A violência de gênero, notadamente a violência sexual, o feminicídio e o tráfico de pessoas, deve ser fortemente combatida. Mayorga afirmou que as medidas políticas precisam atuar não somente na esfera pública, mas também na esfera privada. “Os estudos feministas romperam as barreiras que colocavam a dimensão política relacionada apenas ao contexto da vida pública e das instituições”, enfatizou. 

Segundo a professora, o ambiente acadêmico contribui de diversas formas na educação para a igualdade de gênero e, por isso, tem papel fundamental. “As comunidades interna e externa precisam estar articuladas. As atividades ligadas à pesquisa, extensão e administração auxiliam nas demandas da agenda de gênero, uma vez que atuam em prol de políticas públicas e dialogam com diversos movimentos sociais”, concluiu.

Fome retorna à mesa do brasileiro

O professor Helder dos Anjos Augusto, do ICA, tratou dos desafios para alcançar a segurança alimentar. “A discussão sobre a fome envolve a garantia do acesso à alimentação de qualidade. Essa condição é imprescindível se desejamos um futuro mais justo e equilibrado para as populações”, afirmou. 

O pesquisador relembrou o marco histórico vivenciado pelo Brasil, quando a ONU removeu o país do Mapa da Fome, em 2014. Ele afirmou que programas sociais como o Bolsa Família (2003-2010) e o Brasil sem Miséria (2011-2014) foram caminhos de promoção do direito humano à alimentação adequada e saudável. 

Ainda de acordo com Helder, as garantias de alimentação, com base em políticas de apoio ao pequeno e médio agricultor, e ações associadas à formação de estoques, a fim de impedir o disparo dos preços, colaboraram para o alcance dos compromissos presentes nos Objetivos de Desenvolvimento Sustentável (ODS), da Unesco.

No entanto, Helder Augusto lamentou que, após mais de uma década
de implementação, acompanhamento e aprimoramento de políticas públicas em prol da segurança alimentar, o Brasil vive um momento de regressão. “Nos últimos cinco anos, o país está avançando nos índices de miséria. Em 2020, a insegurança alimentar e a fome retornaram a patamares próximos aos de 2004”, disse.

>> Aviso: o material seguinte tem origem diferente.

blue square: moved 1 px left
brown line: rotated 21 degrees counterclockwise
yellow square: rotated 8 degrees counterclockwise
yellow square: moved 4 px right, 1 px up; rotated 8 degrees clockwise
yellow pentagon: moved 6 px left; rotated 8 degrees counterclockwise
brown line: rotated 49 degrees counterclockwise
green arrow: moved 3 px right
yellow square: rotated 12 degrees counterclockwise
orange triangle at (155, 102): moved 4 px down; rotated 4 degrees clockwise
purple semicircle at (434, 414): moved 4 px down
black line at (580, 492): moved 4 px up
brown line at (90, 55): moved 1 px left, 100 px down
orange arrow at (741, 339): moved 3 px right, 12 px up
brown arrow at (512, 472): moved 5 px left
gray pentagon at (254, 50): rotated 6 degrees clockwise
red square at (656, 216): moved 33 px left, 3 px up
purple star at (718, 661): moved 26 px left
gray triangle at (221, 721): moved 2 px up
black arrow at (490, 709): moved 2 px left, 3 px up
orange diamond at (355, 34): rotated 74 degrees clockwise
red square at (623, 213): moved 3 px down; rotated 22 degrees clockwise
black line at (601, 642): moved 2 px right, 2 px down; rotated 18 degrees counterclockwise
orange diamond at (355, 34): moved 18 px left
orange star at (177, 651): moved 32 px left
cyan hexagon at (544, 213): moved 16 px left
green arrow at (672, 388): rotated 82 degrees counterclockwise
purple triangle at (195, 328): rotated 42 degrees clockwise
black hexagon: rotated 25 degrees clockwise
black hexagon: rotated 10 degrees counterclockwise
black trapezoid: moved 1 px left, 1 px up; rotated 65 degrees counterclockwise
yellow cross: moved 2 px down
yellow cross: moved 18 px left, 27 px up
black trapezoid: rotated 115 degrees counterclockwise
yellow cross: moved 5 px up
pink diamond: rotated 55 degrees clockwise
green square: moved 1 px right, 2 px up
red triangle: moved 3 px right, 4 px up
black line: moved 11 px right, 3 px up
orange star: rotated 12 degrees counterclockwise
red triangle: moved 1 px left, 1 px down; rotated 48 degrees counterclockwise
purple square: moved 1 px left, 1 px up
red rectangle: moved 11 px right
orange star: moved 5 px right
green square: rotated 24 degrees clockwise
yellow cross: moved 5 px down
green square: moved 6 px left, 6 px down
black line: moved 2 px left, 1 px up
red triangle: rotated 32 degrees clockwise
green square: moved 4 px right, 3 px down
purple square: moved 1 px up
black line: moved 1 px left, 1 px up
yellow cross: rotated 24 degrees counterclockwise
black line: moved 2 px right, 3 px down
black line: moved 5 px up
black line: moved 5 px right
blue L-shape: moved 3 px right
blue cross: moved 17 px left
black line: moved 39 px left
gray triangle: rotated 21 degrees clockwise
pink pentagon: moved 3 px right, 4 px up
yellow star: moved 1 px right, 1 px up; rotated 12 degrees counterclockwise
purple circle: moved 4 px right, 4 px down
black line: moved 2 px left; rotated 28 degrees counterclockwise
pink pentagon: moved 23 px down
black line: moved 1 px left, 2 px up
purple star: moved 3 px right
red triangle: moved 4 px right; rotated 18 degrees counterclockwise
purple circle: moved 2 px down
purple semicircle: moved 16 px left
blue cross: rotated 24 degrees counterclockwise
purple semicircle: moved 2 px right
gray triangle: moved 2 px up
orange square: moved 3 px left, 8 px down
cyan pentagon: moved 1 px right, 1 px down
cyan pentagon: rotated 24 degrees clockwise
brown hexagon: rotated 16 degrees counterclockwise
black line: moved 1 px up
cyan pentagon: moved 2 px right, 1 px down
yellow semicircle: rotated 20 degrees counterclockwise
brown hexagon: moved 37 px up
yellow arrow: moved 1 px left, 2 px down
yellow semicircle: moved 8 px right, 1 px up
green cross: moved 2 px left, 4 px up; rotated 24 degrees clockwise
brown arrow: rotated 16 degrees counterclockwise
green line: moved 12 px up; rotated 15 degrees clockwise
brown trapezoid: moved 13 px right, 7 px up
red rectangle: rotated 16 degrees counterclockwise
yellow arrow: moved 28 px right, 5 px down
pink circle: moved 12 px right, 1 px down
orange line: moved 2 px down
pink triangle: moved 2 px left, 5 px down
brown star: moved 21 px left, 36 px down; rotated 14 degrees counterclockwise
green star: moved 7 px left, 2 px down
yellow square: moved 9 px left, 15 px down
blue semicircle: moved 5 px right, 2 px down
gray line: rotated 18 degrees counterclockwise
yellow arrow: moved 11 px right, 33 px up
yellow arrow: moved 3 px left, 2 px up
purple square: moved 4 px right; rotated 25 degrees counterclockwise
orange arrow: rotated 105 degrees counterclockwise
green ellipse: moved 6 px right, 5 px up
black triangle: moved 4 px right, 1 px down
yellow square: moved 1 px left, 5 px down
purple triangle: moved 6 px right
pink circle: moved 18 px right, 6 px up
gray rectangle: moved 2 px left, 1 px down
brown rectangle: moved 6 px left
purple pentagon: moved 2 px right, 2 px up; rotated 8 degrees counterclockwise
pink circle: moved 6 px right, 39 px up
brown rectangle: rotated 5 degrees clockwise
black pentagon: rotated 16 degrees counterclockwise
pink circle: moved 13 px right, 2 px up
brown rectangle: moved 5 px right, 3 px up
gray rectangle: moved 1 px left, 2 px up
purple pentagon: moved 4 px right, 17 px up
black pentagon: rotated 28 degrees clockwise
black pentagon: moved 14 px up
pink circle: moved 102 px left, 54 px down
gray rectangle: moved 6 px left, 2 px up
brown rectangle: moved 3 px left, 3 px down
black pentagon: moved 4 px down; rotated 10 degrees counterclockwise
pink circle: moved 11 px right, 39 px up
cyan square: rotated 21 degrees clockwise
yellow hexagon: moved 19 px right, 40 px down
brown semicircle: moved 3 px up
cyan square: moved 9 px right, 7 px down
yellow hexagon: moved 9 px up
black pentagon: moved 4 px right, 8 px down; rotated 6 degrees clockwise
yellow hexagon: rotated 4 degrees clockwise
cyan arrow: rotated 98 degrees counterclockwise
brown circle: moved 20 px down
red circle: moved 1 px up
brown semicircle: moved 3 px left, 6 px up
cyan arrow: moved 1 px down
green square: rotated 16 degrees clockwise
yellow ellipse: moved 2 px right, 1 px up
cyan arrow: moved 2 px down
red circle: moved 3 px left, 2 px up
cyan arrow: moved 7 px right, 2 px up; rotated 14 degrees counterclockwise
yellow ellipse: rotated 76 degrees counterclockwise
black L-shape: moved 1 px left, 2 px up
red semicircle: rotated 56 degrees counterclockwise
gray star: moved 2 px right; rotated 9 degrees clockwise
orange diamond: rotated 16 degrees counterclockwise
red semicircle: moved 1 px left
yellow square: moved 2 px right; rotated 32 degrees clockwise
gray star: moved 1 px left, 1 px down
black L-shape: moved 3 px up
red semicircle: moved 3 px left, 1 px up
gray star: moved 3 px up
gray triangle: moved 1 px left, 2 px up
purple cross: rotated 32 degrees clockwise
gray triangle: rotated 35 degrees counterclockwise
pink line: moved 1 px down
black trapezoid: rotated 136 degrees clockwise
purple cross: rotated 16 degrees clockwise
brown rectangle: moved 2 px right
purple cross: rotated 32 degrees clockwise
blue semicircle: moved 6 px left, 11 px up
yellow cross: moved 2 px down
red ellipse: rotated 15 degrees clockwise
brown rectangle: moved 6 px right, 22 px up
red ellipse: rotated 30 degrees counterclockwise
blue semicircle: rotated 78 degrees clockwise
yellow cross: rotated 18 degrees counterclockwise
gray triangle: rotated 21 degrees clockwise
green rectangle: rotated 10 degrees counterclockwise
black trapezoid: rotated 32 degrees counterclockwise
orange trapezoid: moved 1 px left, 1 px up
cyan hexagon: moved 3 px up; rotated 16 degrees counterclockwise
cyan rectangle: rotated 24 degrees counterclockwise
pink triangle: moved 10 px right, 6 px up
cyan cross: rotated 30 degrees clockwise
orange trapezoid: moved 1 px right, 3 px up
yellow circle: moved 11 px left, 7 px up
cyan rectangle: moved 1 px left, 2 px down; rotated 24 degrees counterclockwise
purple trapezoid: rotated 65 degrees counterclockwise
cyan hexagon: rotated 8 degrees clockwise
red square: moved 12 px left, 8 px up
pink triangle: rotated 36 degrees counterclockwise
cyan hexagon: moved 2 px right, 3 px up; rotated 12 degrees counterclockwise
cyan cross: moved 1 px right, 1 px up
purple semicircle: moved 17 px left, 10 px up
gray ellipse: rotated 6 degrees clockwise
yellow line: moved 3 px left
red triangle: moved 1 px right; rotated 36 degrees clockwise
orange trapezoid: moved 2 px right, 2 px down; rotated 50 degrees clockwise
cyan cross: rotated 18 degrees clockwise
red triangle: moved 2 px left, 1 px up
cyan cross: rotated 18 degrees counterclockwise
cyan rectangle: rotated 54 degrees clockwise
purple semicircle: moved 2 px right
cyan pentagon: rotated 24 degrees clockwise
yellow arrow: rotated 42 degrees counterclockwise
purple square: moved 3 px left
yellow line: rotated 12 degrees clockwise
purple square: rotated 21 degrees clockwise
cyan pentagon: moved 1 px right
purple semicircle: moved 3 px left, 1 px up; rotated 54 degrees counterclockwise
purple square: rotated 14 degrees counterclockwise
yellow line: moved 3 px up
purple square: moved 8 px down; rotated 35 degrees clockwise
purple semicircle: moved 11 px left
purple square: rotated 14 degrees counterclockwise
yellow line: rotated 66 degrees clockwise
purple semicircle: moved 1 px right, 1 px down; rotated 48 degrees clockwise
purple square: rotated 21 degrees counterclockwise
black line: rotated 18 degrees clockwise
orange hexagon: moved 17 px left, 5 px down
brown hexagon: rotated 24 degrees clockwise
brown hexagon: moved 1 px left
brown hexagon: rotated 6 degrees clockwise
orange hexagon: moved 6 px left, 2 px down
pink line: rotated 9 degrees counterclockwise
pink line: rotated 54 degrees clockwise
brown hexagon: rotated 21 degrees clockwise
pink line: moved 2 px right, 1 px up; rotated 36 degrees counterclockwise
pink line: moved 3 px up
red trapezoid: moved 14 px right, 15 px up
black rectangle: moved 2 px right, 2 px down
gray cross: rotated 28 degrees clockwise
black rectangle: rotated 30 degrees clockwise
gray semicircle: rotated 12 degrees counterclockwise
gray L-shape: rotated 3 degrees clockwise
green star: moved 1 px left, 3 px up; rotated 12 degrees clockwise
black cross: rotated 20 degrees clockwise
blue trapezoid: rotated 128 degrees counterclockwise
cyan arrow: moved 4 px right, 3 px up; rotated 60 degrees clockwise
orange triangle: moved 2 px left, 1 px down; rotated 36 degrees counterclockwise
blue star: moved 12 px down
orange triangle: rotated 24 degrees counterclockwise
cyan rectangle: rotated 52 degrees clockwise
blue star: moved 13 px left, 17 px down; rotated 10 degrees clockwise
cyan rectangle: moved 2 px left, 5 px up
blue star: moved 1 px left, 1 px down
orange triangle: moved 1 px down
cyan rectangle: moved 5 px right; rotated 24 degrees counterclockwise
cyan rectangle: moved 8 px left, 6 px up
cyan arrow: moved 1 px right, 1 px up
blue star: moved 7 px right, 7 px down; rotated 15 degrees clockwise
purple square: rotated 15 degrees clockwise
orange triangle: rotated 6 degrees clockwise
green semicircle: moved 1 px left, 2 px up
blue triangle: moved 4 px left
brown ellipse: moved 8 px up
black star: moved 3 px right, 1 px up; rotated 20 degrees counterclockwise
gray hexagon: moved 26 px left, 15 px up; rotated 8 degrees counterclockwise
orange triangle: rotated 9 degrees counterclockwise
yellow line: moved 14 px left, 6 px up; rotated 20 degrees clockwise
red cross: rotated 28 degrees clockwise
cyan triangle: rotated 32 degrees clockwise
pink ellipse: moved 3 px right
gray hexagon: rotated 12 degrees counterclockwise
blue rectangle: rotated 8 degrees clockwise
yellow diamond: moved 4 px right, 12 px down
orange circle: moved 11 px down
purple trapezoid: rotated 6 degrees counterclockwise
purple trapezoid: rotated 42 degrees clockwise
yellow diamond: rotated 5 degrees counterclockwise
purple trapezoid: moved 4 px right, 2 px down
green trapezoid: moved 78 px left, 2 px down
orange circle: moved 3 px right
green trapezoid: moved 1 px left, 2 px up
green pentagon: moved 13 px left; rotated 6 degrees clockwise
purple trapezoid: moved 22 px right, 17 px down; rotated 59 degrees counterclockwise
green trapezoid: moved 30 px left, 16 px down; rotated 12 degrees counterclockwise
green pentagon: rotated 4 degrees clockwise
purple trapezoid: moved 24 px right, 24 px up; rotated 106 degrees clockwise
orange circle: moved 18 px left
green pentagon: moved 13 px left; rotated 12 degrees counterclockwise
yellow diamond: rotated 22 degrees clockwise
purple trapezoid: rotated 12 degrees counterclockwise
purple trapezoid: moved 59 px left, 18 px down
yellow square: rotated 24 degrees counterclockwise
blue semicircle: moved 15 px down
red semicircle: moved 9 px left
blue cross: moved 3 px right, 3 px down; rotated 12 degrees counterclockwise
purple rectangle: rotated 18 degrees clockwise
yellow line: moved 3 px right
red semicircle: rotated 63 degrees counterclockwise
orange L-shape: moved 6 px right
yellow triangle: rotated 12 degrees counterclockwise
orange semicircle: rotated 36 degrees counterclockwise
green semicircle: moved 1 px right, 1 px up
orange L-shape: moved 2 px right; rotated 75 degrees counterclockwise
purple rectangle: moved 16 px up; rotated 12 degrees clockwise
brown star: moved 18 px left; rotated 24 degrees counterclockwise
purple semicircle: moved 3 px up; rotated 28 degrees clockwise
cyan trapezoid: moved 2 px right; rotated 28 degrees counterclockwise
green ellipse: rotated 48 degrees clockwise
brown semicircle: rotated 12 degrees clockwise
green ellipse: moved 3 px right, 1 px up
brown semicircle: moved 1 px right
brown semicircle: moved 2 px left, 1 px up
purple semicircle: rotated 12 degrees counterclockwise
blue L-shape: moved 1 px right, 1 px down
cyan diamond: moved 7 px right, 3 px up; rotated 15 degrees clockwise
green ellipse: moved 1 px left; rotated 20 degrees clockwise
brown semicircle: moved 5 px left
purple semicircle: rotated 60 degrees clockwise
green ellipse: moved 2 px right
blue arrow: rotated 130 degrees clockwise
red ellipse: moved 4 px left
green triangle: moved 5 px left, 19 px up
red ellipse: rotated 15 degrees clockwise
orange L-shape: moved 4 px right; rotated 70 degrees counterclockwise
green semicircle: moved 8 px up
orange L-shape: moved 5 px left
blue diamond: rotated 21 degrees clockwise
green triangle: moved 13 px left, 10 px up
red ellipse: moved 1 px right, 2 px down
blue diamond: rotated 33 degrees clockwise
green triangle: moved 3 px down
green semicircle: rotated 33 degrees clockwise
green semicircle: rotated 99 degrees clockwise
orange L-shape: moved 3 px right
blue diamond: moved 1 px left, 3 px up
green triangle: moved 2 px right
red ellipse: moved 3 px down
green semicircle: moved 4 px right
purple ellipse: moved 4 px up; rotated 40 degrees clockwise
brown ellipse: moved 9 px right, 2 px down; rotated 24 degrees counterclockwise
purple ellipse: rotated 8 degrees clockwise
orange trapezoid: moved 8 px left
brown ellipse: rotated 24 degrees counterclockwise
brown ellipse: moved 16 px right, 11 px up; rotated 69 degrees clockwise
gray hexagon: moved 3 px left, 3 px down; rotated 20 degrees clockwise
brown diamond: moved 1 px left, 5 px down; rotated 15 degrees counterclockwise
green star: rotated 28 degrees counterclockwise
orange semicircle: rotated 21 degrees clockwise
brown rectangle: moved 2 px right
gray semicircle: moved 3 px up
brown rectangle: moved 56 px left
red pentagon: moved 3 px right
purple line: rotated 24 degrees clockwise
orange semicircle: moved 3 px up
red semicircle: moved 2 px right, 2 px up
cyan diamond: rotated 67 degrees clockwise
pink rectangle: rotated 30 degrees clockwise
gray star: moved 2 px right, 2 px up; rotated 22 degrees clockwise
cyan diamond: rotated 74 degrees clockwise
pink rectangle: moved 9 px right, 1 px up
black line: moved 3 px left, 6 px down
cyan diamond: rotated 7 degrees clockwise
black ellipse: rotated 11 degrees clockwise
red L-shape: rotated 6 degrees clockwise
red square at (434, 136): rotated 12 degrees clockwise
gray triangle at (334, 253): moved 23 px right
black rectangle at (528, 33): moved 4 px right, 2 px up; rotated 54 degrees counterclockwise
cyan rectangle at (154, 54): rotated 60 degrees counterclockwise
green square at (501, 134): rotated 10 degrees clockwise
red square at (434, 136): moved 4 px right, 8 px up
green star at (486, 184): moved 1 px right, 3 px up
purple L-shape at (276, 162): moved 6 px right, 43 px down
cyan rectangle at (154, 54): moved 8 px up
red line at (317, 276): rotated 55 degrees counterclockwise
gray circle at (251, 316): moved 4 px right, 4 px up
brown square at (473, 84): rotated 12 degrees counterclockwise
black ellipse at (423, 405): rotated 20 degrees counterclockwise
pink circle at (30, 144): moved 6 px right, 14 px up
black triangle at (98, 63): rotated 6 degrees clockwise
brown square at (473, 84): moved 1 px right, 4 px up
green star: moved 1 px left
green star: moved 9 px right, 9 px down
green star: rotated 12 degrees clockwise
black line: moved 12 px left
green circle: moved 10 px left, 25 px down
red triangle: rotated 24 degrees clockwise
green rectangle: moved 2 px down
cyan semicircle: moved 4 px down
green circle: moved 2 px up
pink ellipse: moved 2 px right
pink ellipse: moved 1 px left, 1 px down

Dados apresentados pelo professor Helder dos Anjos Augusto, que mostrou o aumento do índice de fome no país nos últimos cinco anos
Helder Augusto mostrou o crescimento dos índices de segurança alimentar nos últimos cinco anos Raphaella Dias | UFMG

O professor afirmou que o investimento maciço na agricultura sustentável é uma das possíveis soluções para o problema, uma vez que vai popularizar o avanço da produtividade do setor alimentício. “A democratização do uso da terra e o acesso das populações rurais a políticas que contribuam com o seu processo de produção são alternativas para combater o crescimento da fome”, refletiu.